Tsoureki is traditionally served on Easter Sunday, but is also very popular throughout the year as a delicious midday snack, for breakfast, or with tea or coffee.
Here is one of our favorite tsoureki recipes:
135g dairy butter
- 135g milk, at room temperature
- 200g sugar
- 4 medium eggs, at room temperature
- 870g bread flour
- 21g dry yeast
- 100g lukewarm water
- the zest from 1 orange
- 3g ground mastic
- 4g ground mahleb
- 1 egg and 1 tbsp water, for glazing
- almond slivers for garnishing
Add the lukewarm water, a pinch of salt and the yeast in a bowl and stir. Cover with cling film and set aside for 6-7 minutes until the yeast is activated and starts bubbling.

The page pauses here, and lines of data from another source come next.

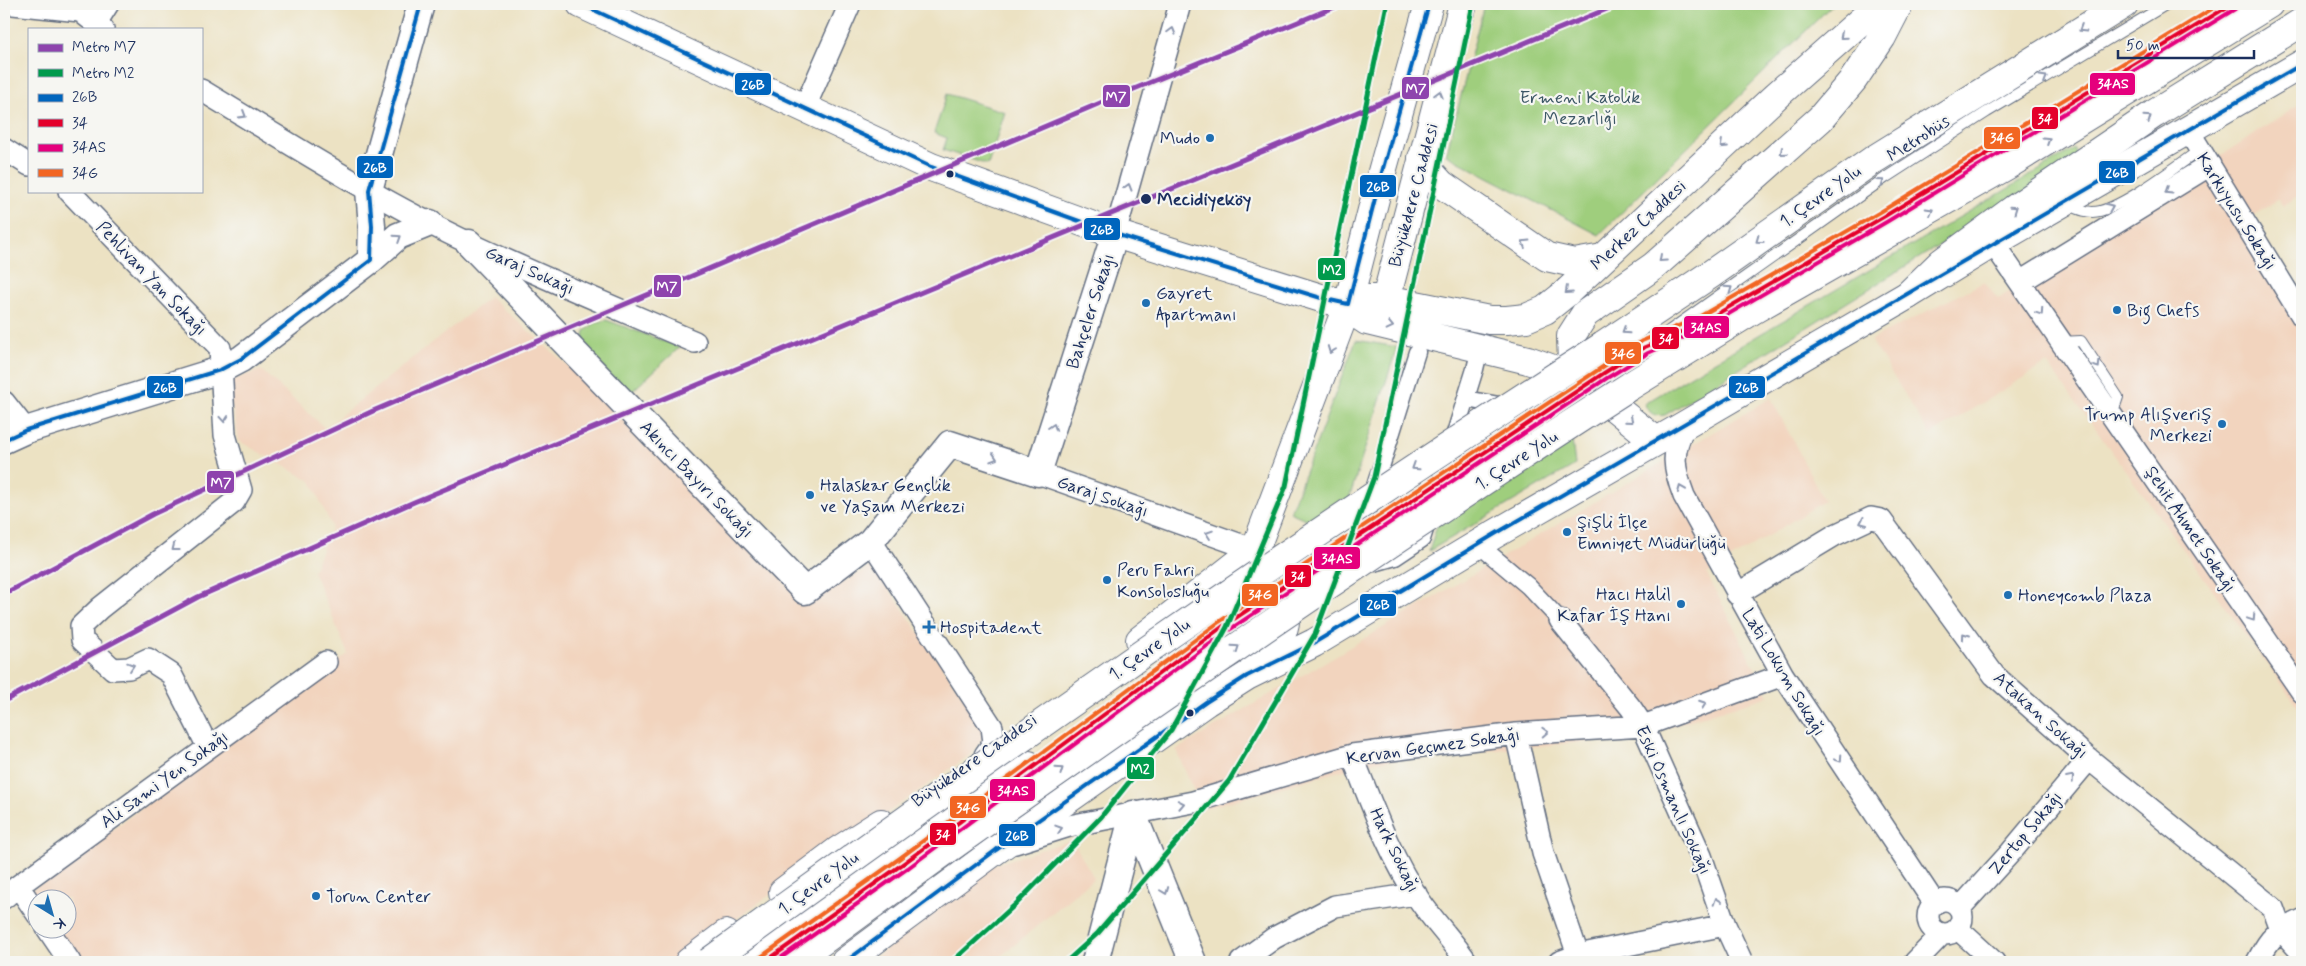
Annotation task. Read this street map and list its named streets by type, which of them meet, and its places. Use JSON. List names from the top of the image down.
{
  "streets": {
    "main road": ["Büyükdere Caddesi", "1. Çevre Yolu", "Merkez Caddesi"],
    "street": [
      "Karkuyusu Sokağı",
      "Garaj Sokağı",
      "Pehlivan Yan Sokağı",
      "Bahçeler Sokağı",
      "Akıncı Bayırı Sokağı",
      "Şehit Ahmet Sokağı",
      "Lati Lokum Sokağı",
      "Atakan Sokağı",
      "Kervan Geçmez Sokağı",
      "Ali Sami Yen Sokağı",
      "Eski Osmanlı Sokağı",
      "Zertop Sokağı",
      "Hark Sokağı"
    ],
    "lane": ["Metrobüs"]
  },
  "crossings": [
    ["Metrobüs", "1. Çevre Yolu"],
    ["Büyükdere Caddesi", "Merkez Caddesi"],
    ["Büyükdere Caddesi", "Garaj Sokağı"],
    ["Garaj Sokağı", "Bahçeler Sokağı"],
    ["Garaj Sokağı", "Akıncı Bayırı Sokağı"],
    ["Pehlivan Yan Sokağı", "Ali Sami Yen Sokağı"],
    ["Lati Lokum Sokağı", "Atakan Sokağı"],
    ["Lati Lokum Sokağı", "Kervan Geçmez Sokağı"],
    ["Lati Lokum Sokağı", "Zertop Sokağı"],
    ["Atakan Sokağı", "Zertop Sokağı"],
    ["Kervan Geçmez Sokağı", "Eski Osmanlı Sokağı"],
    ["Kervan Geçmez Sokağı", "Hark Sokağı"]
  ],
  "one_way": [
    "Bahçeler Sokağı",
    "Şehit Ahmet Sokağı",
    "Atakan Sokağı",
    "Kervan Geçmez Sokağı",
    "Zertop Sokağı"
  ],
  "parks": ["Ermeni Katolik Mezarlığı"],
  "places": {
    "other": [
      "Mudo",
      "Mecidiyeköy",
      "Gayret Apartmanı",
      "Big Chefs",
      "Trump Alışveriş Merkezi",
      "Halaskar Gençlik ve Yaşam Merkezi",
      "Şişli İlçe Emniyet Müdürlüğü",
      "Peru Fahri Konsolosluğu",
      "Honeycomb Plaza",
      "Hacı Halil Kafar İş Hanı",
      "Torun Center"
    ],
    "health": ["Hospitadent"]
  },
  "lines": [
    "metro line M7",
    "metro line M2",
    "transit line 26B",
    "transit line 34",
    "transit line 34G",
    "transit line 34AS"
  ],
  "legend": [
    "Metro M7",
    "Metro M2",
    "26B",
    "34",
    "34AS",
    "34G"
  ],
  "scale_bar": "50 m",
  "north": "bottom right"
}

Use a pestle and mortar or blender to grind the mastic and mahleb with a little bit of sugar.
Add the butter, sugar and milk in a saucepan over and stir over a very low heat until the butter has melted and the sugar is dissolved. The melted butter should be at the same temperature as your finger; if it feels too warm, leave it to cool for a few minutes and then check again.